━━━━━ Selected text ━━━━━

Effect of Annealing on Perpendicular Magnetic Anisotropy and Low Saturation Magnetization of MgO/Co2FeAl/Mo Trilayer Films

Abstract

In this study, we report our approach to manipulate the strength of perpendicular magnetic anisotropy (PMA) at oxide/ferromagnetic metal of Heusler alloy (HA) interface by tuning the parameter of annealing temperature. Robust PMA energy density (Keff) of $\sim $ 0.43 $\times $ 106 erg/cm3 and small saturation magnetization (Ms) as low as $\sim $ 248 emu/cm3 have been achieved for MgO/Co2FeAl (CFA)/Mo stacks at 400 $^{\circ }$ C. We identify that PMA energy is thermally stable up to the maximum temperature of 400 $^{\circ }$ C. Effect of annealing temperature on surface morphology, grain distribution, and surface roughness of the stacks are investigated by atomic force microscopy (AFM). Further, X-ray photoelectron spectroscopy (XPS) study demonstrates that the interfacial oxidation decides the strong PMA property at MgO/Co2FeAl interface during the annealing process. This MgO/CFA/Mo trilayer system can be a suitable candidate for the development of low-power consumption, huge-density data storage, high-thermal stability against the annealing temperature, and nonvolatile magnetic memories.

━━━━━ Data shown ━━━━━

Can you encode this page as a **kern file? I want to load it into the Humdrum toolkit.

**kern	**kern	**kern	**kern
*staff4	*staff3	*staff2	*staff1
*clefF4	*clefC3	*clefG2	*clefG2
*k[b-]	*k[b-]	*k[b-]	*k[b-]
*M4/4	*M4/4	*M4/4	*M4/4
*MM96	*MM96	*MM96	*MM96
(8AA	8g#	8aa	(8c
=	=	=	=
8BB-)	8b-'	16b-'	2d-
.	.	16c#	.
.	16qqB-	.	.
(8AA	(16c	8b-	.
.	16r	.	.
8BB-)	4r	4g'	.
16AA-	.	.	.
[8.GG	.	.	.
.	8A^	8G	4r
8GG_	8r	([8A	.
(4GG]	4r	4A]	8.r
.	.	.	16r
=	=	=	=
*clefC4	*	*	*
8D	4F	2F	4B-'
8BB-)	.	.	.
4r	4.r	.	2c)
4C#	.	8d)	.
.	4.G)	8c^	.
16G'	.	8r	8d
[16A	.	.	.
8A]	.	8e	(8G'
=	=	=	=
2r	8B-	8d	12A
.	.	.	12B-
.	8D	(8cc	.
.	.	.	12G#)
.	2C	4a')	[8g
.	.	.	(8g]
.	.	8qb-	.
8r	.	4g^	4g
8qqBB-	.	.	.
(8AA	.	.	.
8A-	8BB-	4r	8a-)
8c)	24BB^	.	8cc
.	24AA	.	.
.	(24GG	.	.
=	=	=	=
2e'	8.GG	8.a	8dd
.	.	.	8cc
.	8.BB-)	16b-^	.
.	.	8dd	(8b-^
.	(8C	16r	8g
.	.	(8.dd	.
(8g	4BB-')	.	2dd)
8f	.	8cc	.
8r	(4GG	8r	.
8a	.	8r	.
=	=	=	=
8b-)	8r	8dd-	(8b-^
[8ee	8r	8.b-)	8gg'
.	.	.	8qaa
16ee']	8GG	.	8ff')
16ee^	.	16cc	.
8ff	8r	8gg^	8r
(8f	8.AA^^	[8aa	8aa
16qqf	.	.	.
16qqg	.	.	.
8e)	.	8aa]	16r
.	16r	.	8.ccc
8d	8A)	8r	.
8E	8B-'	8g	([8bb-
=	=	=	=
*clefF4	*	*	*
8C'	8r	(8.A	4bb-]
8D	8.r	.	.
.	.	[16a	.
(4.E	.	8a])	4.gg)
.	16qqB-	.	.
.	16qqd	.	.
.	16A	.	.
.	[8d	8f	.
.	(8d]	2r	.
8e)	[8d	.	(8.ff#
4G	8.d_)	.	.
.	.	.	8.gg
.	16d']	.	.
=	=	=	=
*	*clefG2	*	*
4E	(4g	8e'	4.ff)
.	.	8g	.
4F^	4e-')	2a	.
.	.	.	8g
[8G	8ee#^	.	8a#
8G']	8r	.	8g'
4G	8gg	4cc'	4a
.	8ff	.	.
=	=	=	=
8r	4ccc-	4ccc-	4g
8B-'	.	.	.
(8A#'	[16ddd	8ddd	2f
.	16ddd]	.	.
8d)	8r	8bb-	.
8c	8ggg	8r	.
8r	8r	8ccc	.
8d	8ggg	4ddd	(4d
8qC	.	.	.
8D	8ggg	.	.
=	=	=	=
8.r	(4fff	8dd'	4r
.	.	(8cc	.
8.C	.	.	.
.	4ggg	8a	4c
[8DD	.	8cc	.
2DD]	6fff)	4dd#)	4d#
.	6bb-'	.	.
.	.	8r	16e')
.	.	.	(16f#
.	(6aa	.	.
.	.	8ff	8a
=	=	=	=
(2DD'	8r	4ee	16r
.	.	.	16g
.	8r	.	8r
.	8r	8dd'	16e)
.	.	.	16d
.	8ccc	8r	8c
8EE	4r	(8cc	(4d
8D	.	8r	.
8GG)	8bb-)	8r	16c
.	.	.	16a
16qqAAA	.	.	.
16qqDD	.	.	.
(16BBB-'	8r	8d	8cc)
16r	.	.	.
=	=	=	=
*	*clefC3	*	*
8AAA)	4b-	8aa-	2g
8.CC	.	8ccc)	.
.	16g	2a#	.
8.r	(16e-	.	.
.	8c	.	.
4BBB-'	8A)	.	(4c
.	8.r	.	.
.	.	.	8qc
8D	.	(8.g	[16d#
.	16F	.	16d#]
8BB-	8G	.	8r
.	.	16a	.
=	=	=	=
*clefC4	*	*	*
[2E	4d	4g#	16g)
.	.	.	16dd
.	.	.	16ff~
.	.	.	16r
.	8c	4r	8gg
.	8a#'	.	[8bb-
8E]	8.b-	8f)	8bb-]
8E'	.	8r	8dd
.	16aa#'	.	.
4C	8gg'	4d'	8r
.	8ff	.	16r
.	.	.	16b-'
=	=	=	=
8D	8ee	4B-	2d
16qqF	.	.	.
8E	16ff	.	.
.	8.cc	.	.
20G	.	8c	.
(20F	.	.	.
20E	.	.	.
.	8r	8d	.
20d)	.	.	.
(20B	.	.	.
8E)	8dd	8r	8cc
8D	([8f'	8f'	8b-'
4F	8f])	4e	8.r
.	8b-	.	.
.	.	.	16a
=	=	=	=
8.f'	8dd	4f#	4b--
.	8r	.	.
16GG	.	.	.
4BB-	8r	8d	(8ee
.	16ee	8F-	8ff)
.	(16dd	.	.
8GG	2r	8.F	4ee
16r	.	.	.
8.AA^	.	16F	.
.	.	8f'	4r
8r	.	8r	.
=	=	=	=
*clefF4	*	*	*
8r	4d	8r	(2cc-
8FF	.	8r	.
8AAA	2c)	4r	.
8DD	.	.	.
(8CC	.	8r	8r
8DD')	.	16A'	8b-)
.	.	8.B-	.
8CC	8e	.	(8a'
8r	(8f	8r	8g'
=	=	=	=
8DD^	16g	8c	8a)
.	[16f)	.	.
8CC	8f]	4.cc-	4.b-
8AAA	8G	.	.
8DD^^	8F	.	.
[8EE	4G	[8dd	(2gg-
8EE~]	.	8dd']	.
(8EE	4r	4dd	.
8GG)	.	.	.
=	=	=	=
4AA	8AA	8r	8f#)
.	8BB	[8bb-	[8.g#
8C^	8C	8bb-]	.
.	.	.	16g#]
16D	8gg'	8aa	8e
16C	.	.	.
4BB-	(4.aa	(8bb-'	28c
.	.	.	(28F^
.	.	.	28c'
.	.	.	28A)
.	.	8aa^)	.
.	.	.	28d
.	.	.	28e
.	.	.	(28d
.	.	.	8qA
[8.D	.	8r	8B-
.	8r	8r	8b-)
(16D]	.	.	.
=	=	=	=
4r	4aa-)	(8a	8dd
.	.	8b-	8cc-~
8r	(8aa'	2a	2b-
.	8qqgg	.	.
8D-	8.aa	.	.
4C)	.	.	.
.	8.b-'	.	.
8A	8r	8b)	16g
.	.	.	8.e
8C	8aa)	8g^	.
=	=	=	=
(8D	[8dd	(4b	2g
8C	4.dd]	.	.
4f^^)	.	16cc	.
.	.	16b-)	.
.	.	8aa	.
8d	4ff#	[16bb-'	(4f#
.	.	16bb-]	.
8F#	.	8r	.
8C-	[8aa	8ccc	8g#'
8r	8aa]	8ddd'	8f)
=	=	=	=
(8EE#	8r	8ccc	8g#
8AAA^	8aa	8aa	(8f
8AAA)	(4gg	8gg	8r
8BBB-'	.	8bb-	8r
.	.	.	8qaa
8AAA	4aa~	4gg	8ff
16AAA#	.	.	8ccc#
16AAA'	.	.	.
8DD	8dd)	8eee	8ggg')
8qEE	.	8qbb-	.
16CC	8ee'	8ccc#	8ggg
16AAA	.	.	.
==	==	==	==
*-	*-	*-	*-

━━━━━

- _What is required_:
Do these statements agree with the abstract on annealing MgO/Co2FeAl/Mo films? Answer yes or no for each, quoting the deciding words of the abstract.
1. The surface roughness of the stacks was examined with X-ray photoelectron spectroscopy.
2. The XPS study ties the strong PMA at the MgO/Co2FeAl interface to interfacial oxidation.
3. The strength of PMA was adjusted by varying the film thickness.
These data were drawn from a separate source.

- _Answer to this exercise_:
1. No: "surface roughness of the stacks are investigated by atomic force microscopy (AFM)"
2. Yes: "the interfacial oxidation decides the strong PMA property at MgO/Co2FeAl interface during the annealing process"
3. No: "by tuning the parameter of annealing temperature"